## Excerpted passage

%%

372.3 🏥 內科專科考前版

372.3.1 Mechanistic Deep Dive

372.3.1.1 Channels + Receptors

Sodium: phenytoin, carbamazepine, oxcarbazepine, lacosamide, lamotrigine Calcium (T-type): ethosuximide, valproate (partial) GABA enhancement: benzodiazepines, barbiturates, vigabatrin, tiagabine Glutamate: perampanel (AMPA), topiramate, felbamate SV2A vesicle: levetiracetam, brivaracetam Mixed: valproate, topiramate, zonisamide

372.3.1.2 Cenobamate Mechanism

  • Sodium channel inactivation
  • GABA-A positive allosteric modulator
  • Highly effective for focal refractory

372.3.1.3 Cannabidiol Mechanism

  • Not via CB1/CB2
  • Multiple targets (TRPV, GPR55, adenosine)
  • Effective in Dravet, LGS, TSC

372.3.2 Recent Trials & Updates

372.3.2.1 Cenobamate (Xcopri)

  • FDA 2019
  • Very high response rate in refractory focal
  • DRESS risk (slow titration mandatory)

372.3.2.2 Fenfluramine (Fintepla)

  • FDA 2020 Dravet, 2022 LGS
  • Serotonin release
  • Effective for drop attacks (LGS)
  • Cardiac monitoring

372.3.2.3 Ganaxolone (Ztalmy)

  • Neuroactive steroid
  • FDA 2022 CDKL5 deficiency disorder

372.3.2.4 Carfilzomib for Anti-LGI1

  • Autoimmune encephalitis with seizures
  • Specific antibody-driven

372.3.2.5 Gene Therapies

  • AAV-delivered
  • Trials for Dravet (SCN1A)
  • Limited availability

372.3.2.6 Anti-Inflammatory Approaches

  • Targeted for autoimmune epilepsies
  • NORSE/FIRES (febrile infection-related epilepsy syndrome)
  • Immunotherapy + ketogenic + anakinra

372.3.2.7 Stereo-EEG (sEEG)

  • Replacing subdural grids
  • Less invasive
  • Better deep structures
  • Localizes seizure onset zone for surgery

372.3.2.8 Laser Interstitial Thermal Therapy (LITT)

  • Minimally invasive ablation
  • For specific epileptogenic foci (mesial temporal, hypothalamic hamartoma)
  • Shorter recovery vs craniotomy

372.3.3 High-Yield Specialist Points

372.3.3.1 Mesial Temporal Sclerosis

  • Most common pathology in epilepsy surgery
  • Hippocampal sclerosis on MRI
  • History of febrile seizures often
  • Excellent surgical outcomes (70%+ seizure free)

%%

## What is expected
Edit the epilepsy notes from "372.3.2.7 Stereo-EEG (sEEG)" up to and including "temporal, hypothalamic hamartoma)", putting "subdural strips" wherever "subdural grids" appears. The lines that come next are separate material, unrelated to the epilepsy notes.

Items drawn from a data source:

%%

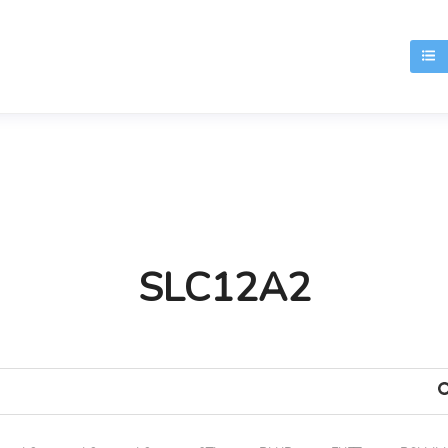
T
SLC12A2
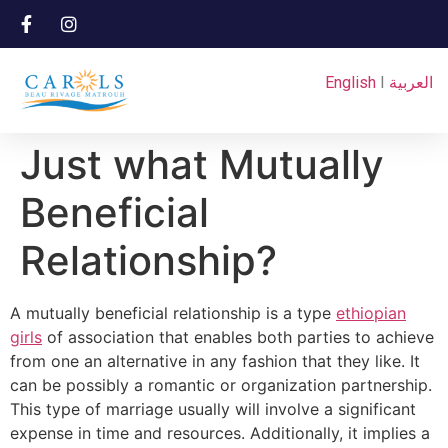
English
I
العربية
Just what Mutually
Beneficial
Relationship?
A mutually beneficial relationship is a type
ethiopian
girls
of association that enables both parties to achieve
from one an alternative in any fashion that they like. It
can be possibly a romantic or organization partnership.
This type of marriage usually will involve a significant
expense in time and resources. Additionally, it implies a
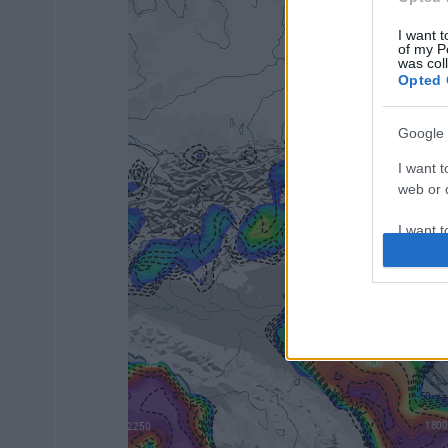
I want t
of my P
was col
Opted 
Google 
I want t
web or d
I want t
purpose
I want 
I want t
web or d
I want t
or app.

%%

## Result for this task
372.3.2.7 Stereo-EEG (sEEG)

  • Replacing subdural strips
  • Less invasive
  • Better deep structures
  • Localizes seizure onset zone for surgery

372.3.2.8 Laser Interstitial Thermal Therapy (LITT)

  • Minimally invasive ablation
  • For specific epileptogenic foci (mesial temporal, hypothalamic hamartoma)